INSTRUCTION. Take the listing below and print exactly the lines starting at the line containing "The Chuck E." and ending at the line containing "hit with all the kids.", both ends included, and no others.

Top of DATA EXTRACT

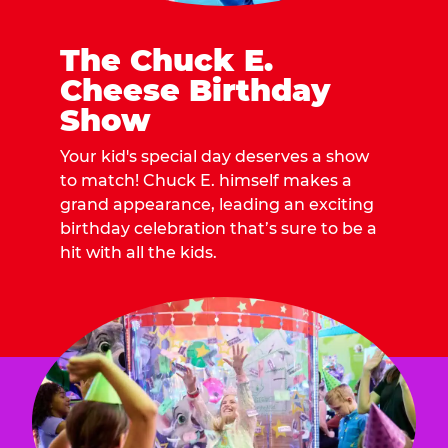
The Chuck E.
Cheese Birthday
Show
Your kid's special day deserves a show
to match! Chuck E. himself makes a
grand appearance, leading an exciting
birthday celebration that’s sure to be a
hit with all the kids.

Bottom of DATA EXTRACT
Top of DATA EXTRACT

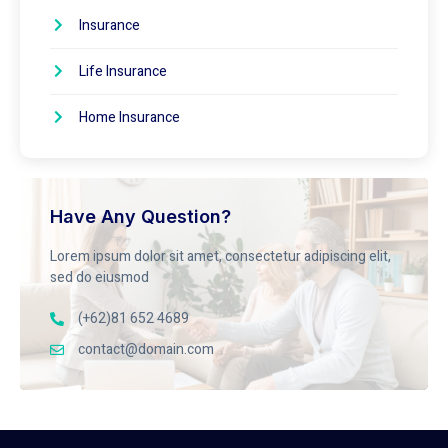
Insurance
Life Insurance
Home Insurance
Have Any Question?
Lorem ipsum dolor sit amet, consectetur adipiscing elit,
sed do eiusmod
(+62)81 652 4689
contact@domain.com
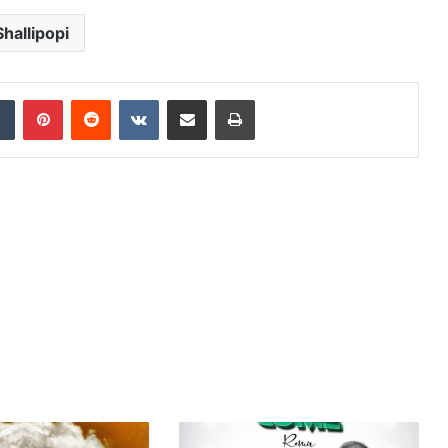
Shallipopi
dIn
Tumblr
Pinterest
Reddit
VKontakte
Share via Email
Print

Bottom of DATA EXTRACT
Top of DATA EXTRACT

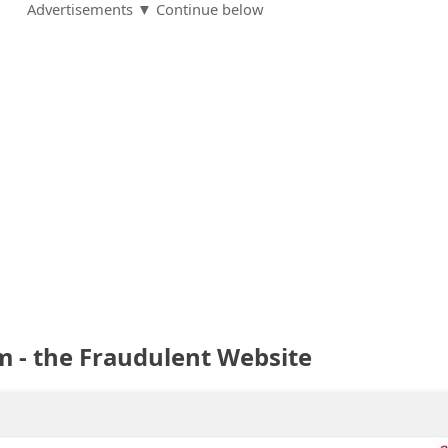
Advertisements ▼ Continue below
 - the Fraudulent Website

Bottom of DATA EXTRACT

OUTPUT FOR THIS EXERCISE.
The Chuck E.
Cheese Birthday
Show
Your kid's special day deserves a show
to match! Chuck E. himself makes a
grand appearance, leading an exciting
birthday celebration that’s sure to be a
hit with all the kids.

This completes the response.